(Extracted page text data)
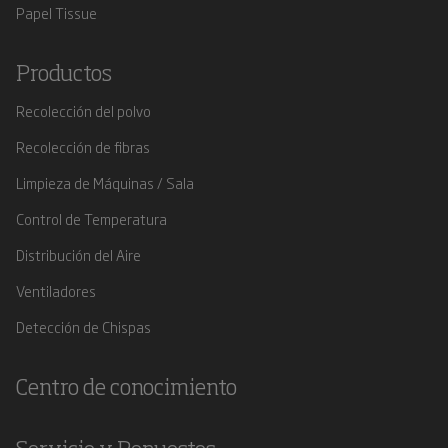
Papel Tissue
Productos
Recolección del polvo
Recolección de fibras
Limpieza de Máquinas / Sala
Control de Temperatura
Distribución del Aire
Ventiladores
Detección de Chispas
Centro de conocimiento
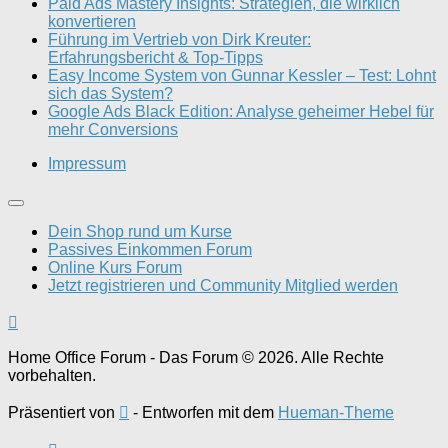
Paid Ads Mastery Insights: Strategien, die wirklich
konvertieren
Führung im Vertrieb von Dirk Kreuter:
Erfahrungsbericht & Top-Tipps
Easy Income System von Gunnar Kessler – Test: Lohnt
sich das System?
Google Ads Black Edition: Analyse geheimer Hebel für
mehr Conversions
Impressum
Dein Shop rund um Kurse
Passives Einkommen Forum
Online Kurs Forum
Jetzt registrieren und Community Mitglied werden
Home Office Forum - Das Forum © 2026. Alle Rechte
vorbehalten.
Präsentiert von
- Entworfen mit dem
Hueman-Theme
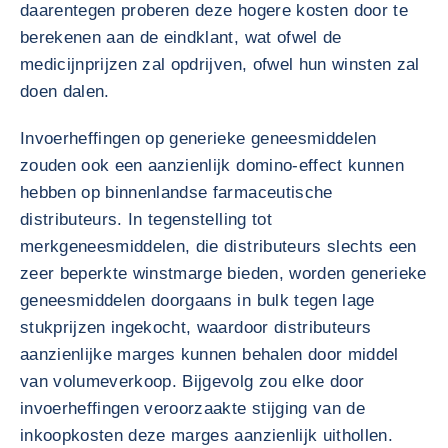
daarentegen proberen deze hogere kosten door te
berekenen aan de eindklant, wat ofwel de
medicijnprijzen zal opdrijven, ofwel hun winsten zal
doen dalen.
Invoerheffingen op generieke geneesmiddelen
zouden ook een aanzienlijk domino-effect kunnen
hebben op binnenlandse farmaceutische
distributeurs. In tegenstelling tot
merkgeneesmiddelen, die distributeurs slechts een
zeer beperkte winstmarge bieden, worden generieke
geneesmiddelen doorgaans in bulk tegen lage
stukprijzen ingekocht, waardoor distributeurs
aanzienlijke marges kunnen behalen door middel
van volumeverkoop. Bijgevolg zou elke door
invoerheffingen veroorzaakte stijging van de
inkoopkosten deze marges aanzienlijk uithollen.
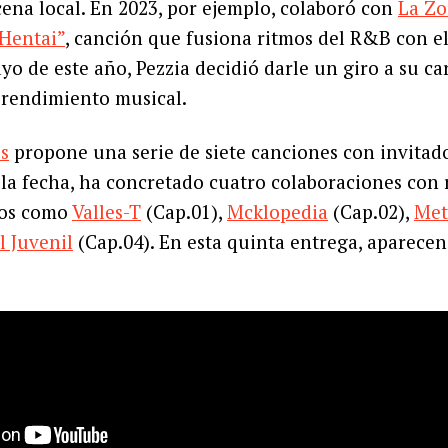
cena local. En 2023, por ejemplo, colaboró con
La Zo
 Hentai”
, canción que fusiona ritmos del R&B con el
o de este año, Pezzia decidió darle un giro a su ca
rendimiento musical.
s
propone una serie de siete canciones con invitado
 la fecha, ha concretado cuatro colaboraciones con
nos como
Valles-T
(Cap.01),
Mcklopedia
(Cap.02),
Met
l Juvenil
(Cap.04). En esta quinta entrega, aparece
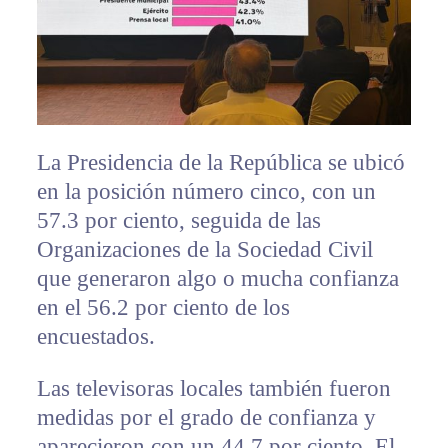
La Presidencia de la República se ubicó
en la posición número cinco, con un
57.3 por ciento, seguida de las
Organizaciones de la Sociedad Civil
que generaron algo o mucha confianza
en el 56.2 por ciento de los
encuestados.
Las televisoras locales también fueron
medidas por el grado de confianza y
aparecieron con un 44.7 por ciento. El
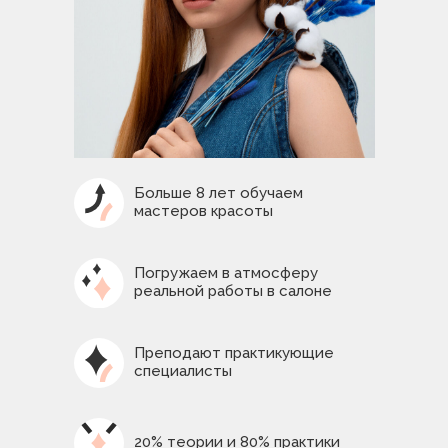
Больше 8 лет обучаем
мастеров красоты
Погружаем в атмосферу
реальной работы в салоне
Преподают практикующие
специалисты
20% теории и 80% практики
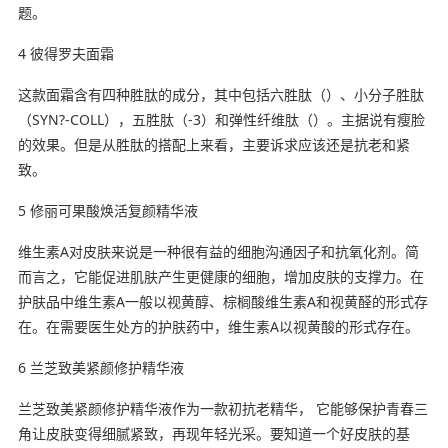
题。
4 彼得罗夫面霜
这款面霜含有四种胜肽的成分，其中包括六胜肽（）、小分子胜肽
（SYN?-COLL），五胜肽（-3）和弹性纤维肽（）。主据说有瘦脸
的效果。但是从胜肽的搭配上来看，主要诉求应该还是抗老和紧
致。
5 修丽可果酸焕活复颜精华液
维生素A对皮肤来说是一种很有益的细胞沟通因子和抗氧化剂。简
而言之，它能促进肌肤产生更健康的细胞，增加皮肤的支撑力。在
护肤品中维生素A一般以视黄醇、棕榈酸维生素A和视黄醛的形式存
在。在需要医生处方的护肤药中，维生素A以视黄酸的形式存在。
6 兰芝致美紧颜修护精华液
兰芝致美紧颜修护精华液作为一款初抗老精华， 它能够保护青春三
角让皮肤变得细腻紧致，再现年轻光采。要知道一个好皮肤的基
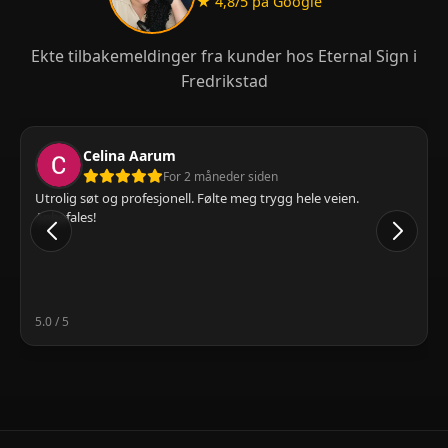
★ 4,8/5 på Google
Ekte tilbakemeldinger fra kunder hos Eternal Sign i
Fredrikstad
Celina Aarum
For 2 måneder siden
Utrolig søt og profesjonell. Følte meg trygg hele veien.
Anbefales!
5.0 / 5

--

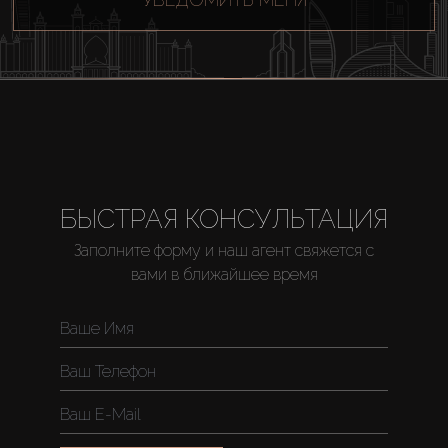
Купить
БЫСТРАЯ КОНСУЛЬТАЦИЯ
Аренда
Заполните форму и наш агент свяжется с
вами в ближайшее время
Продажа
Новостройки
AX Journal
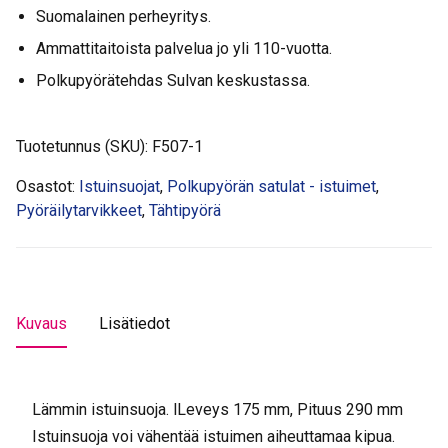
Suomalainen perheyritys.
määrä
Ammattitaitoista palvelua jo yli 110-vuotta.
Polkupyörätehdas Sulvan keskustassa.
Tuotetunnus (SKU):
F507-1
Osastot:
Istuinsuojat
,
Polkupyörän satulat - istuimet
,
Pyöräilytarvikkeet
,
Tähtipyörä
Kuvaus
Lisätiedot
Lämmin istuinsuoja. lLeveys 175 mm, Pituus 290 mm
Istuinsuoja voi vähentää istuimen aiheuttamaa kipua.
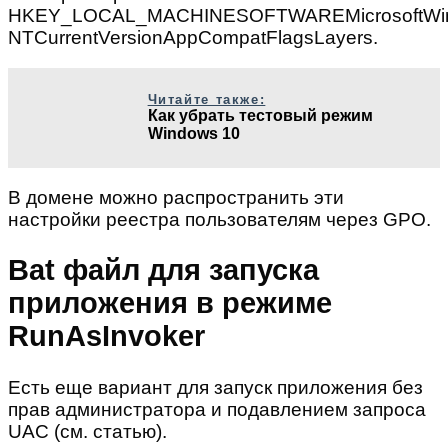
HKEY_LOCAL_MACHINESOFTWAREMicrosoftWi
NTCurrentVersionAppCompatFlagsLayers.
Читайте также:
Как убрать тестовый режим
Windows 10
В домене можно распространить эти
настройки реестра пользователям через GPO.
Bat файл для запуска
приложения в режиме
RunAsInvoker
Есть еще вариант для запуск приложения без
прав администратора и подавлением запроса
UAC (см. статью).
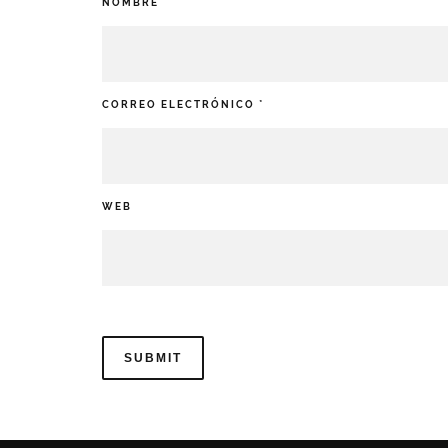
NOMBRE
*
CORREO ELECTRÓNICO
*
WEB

* * *

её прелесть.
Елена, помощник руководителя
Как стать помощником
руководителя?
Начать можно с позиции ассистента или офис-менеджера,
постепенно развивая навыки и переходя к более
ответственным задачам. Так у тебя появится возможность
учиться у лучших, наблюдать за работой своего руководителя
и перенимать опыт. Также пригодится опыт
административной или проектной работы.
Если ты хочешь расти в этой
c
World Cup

- Instructions to follow
How many of the lines above include the string "generieke"? Give only the number.

- Output below
2